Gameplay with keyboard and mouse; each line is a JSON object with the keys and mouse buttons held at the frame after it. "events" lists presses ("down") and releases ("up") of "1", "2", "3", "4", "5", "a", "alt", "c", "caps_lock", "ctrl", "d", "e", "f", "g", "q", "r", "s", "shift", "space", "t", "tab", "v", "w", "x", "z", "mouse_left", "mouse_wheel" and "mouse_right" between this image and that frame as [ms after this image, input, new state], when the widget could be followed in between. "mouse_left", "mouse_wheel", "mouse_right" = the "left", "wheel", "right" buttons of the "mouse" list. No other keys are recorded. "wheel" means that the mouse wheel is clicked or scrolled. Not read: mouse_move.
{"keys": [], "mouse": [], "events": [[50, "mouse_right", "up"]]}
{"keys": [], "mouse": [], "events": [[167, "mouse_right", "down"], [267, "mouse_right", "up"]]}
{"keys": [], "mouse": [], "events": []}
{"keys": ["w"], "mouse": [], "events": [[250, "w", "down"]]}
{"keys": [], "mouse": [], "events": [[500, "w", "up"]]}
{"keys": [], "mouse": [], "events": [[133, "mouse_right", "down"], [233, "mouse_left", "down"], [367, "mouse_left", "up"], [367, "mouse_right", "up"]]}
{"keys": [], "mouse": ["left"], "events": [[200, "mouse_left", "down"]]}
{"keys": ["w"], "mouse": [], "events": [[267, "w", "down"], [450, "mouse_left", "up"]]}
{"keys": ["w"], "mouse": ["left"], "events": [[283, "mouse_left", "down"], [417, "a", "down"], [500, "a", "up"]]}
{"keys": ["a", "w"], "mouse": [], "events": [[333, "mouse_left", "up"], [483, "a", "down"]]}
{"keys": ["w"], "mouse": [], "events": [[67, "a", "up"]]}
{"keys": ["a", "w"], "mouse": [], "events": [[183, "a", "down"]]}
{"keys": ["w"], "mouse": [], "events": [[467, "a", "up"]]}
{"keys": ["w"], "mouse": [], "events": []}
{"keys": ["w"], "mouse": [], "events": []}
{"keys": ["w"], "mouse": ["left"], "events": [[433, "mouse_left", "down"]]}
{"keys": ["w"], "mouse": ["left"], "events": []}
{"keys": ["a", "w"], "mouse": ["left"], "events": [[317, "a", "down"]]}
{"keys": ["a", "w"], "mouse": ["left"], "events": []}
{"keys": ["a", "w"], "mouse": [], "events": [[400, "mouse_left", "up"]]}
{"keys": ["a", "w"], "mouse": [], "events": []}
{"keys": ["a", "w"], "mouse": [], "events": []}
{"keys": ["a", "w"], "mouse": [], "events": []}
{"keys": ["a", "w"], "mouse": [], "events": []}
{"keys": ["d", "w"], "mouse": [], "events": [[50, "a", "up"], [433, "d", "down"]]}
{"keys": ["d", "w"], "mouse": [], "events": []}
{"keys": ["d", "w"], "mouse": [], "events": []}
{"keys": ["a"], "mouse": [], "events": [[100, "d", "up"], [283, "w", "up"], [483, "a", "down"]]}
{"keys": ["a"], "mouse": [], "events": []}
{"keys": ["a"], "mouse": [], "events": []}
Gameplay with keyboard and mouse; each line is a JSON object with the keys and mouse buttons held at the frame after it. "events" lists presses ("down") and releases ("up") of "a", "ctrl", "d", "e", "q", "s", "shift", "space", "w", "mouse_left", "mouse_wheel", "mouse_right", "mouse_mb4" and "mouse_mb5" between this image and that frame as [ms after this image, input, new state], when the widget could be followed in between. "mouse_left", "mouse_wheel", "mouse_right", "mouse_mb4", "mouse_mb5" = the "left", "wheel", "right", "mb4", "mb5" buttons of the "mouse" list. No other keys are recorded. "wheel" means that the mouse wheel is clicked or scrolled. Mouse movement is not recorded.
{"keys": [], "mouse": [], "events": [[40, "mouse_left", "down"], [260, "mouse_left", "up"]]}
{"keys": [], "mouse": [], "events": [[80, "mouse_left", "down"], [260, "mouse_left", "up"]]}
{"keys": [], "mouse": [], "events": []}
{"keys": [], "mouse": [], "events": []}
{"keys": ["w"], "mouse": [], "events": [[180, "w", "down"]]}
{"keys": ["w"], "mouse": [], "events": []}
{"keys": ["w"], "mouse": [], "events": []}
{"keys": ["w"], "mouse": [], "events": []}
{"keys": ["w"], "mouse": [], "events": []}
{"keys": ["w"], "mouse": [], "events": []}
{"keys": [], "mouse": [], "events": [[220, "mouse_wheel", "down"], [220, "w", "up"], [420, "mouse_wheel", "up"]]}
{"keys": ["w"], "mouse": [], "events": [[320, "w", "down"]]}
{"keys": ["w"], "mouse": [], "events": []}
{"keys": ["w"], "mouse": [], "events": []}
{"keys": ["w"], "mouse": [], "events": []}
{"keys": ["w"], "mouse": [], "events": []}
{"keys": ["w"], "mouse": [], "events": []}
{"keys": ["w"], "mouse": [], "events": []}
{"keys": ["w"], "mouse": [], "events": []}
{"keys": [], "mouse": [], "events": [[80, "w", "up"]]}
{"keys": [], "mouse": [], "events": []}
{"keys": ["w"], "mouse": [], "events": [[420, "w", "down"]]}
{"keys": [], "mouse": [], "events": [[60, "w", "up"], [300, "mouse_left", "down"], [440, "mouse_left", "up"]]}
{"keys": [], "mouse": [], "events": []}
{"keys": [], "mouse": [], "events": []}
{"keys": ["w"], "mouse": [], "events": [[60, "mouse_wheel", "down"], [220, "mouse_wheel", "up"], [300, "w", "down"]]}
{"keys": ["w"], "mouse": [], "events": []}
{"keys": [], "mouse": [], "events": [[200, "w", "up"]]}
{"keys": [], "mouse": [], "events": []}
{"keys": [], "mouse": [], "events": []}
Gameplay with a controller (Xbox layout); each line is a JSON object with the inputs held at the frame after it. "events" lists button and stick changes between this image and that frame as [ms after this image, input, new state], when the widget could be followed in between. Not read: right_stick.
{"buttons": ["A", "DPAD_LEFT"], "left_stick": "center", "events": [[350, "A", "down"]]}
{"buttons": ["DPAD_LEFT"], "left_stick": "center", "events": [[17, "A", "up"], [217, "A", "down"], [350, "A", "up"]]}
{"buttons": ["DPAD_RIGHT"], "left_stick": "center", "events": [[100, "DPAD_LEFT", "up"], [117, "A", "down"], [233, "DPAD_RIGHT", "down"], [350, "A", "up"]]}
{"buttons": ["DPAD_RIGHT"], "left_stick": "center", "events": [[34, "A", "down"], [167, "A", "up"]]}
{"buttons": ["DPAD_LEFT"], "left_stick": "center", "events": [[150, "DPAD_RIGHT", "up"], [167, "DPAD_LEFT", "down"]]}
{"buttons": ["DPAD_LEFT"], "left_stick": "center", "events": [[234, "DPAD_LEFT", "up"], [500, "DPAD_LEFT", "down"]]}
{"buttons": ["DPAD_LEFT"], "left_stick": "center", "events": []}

····················

## REQUIRED ACTION:
Nothing may be left out. Copy each line of the listing exactly.

## RESPONSE BOX:
Gameplay with keyboard and mouse; each line is a JSON object with the keys and mouse buttons held at the frame after it. "events" lists presses ("down") and releases ("up") of "1", "2", "3", "4", "5", "a", "alt", "c", "caps_lock", "ctrl", "d", "e", "f", "g", "q", "r", "s", "shift", "space", "t", "tab", "v", "w", "x", "z", "mouse_left", "mouse_wheel" and "mouse_right" between this image and that frame as [ms after this image, input, new state], when the widget could be followed in between. "mouse_left", "mouse_wheel", "mouse_right" = the "left", "wheel", "right" buttons of the "mouse" list. No other keys are recorded. "wheel" means that the mouse wheel is clicked or scrolled. Not read: mouse_move.
{"keys": [], "mouse": [], "events": [[50, "mouse_right", "up"]]}
{"keys": [], "mouse": [], "events": [[167, "mouse_right", "down"], [267, "mouse_right", "up"]]}
{"keys": [], "mouse": [], "events": []}
{"keys": ["w"], "mouse": [], "events": [[250, "w", "down"]]}
{"keys": [], "mouse": [], "events": [[500, "w", "up"]]}
{"keys": [], "mouse": [], "events": [[133, "mouse_right", "down"], [233, "mouse_left", "down"], [367, "mouse_left", "up"], [367, "mouse_right", "up"]]}
{"keys": [], "mouse": ["left"], "events": [[200, "mouse_left", "down"]]}
{"keys": ["w"], "mouse": [], "events": [[267, "w", "down"], [450, "mouse_left", "up"]]}
{"keys": ["w"], "mouse": ["left"], "events": [[283, "mouse_left", "down"], [417, "a", "down"], [500, "a", "up"]]}
{"keys": ["a", "w"], "mouse": [], "events": [[333, "mouse_left", "up"], [483, "a", "down"]]}
{"keys": ["w"], "mouse": [], "events": [[67, "a", "up"]]}
{"keys": ["a", "w"], "mouse": [], "events": [[183, "a", "down"]]}
{"keys": ["w"], "mouse": [], "events": [[467, "a", "up"]]}
{"keys": ["w"], "mouse": [], "events": []}
{"keys": ["w"], "mouse": [], "events": []}
{"keys": ["w"], "mouse": ["left"], "events": [[433, "mouse_left", "down"]]}
{"keys": ["w"], "mouse": ["left"], "events": []}
{"keys": ["a", "w"], "mouse": ["left"], "events": [[317, "a", "down"]]}
{"keys": ["a", "w"], "mouse": ["left"], "events": []}
{"keys": ["a", "w"], "mouse": [], "events": [[400, "mouse_left", "up"]]}
{"keys": ["a", "w"], "mouse": [], "events": []}
{"keys": ["a", "w"], "mouse": [], "events": []}
{"keys": ["a", "w"], "mouse": [], "events": []}
{"keys": ["a", "w"], "mouse": [], "events": []}
{"keys": ["d", "w"], "mouse": [], "events": [[50, "a", "up"], [433, "d", "down"]]}
{"keys": ["d", "w"], "mouse": [], "events": []}
{"keys": ["d", "w"], "mouse": [], "events": []}
{"keys": ["a"], "mouse": [], "events": [[100, "d", "up"], [283, "w", "up"], [483, "a", "down"]]}
{"keys": ["a"], "mouse": [], "events": []}
{"keys": ["a"], "mouse": [], "events": []}
Gameplay with keyboard and mouse; each line is a JSON object with the keys and mouse buttons held at the frame after it. "events" lists presses ("down") and releases ("up") of "a", "ctrl", "d", "e", "q", "s", "shift", "space", "w", "mouse_left", "mouse_wheel", "mouse_right", "mouse_mb4" and "mouse_mb5" between this image and that frame as [ms after this image, input, new state], when the widget could be followed in between. "mouse_left", "mouse_wheel", "mouse_right", "mouse_mb4", "mouse_mb5" = the "left", "wheel", "right", "mb4", "mb5" buttons of the "mouse" list. No other keys are recorded. "wheel" means that the mouse wheel is clicked or scrolled. Mouse movement is not recorded.
{"keys": [], "mouse": [], "events": [[40, "mouse_left", "down"], [260, "mouse_left", "up"]]}
{"keys": [], "mouse": [], "events": [[80, "mouse_left", "down"], [260, "mouse_left", "up"]]}
{"keys": [], "mouse": [], "events": []}
{"keys": [], "mouse": [], "events": []}
{"keys": ["w"], "mouse": [], "events": [[180, "w", "down"]]}
{"keys": ["w"], "mouse": [], "events": []}
{"keys": ["w"], "mouse": [], "events": []}
{"keys": ["w"], "mouse": [], "events": []}
{"keys": ["w"], "mouse": [], "events": []}
{"keys": ["w"], "mouse": [], "events": []}
{"keys": [], "mouse": [], "events": [[220, "mouse_wheel", "down"], [220, "w", "up"], [420, "mouse_wheel", "up"]]}
{"keys": ["w"], "mouse": [], "events": [[320, "w", "down"]]}
{"keys": ["w"], "mouse": [], "events": []}
{"keys": ["w"], "mouse": [], "events": []}
{"keys": ["w"], "mouse": [], "events": []}
{"keys": ["w"], "mouse": [], "events": []}
{"keys": ["w"], "mouse": [], "events": []}
{"keys": ["w"], "mouse": [], "events": []}
{"keys": ["w"], "mouse": [], "events": []}
{"keys": [], "mouse": [], "events": [[80, "w", "up"]]}
{"keys": [], "mouse": [], "events": []}
{"keys": ["w"], "mouse": [], "events": [[420, "w", "down"]]}
{"keys": [], "mouse": [], "events": [[60, "w", "up"], [300, "mouse_left", "down"], [440, "mouse_left", "up"]]}
{"keys": [], "mouse": [], "events": []}
{"keys": [], "mouse": [], "events": []}
{"keys": ["w"], "mouse": [], "events": [[60, "mouse_wheel", "down"], [220, "mouse_wheel", "up"], [300, "w", "down"]]}
{"keys": ["w"], "mouse": [], "events": []}
{"keys": [], "mouse": [], "events": [[200, "w", "up"]]}
{"keys": [], "mouse": [], "events": []}
{"keys": [], "mouse": [], "events": []}
Gameplay with a controller (Xbox layout); each line is a JSON object with the inputs held at the frame after it. "events" lists button and stick changes between this image and that frame as [ms after this image, input, new state], when the widget could be followed in between. Not read: right_stick.
{"buttons": ["A", "DPAD_LEFT"], "left_stick": "center", "events": [[350, "A", "down"]]}
{"buttons": ["DPAD_LEFT"], "left_stick": "center", "events": [[17, "A", "up"], [217, "A", "down"], [350, "A", "up"]]}
{"buttons": ["DPAD_RIGHT"], "left_stick": "center", "events": [[100, "DPAD_LEFT", "up"], [117, "A", "down"], [233, "DPAD_RIGHT", "down"], [350, "A", "up"]]}
{"buttons": ["DPAD_RIGHT"], "left_stick": "center", "events": [[34, "A", "down"], [167, "A", "up"]]}
{"buttons": ["DPAD_LEFT"], "left_stick": "center", "events": [[150, "DPAD_RIGHT", "up"], [167, "DPAD_LEFT", "down"]]}
{"buttons": ["DPAD_LEFT"], "left_stick": "center", "events": [[234, "DPAD_LEFT", "up"], [500, "DPAD_LEFT", "down"]]}
{"buttons": ["DPAD_LEFT"], "left_stick": "center", "events": []}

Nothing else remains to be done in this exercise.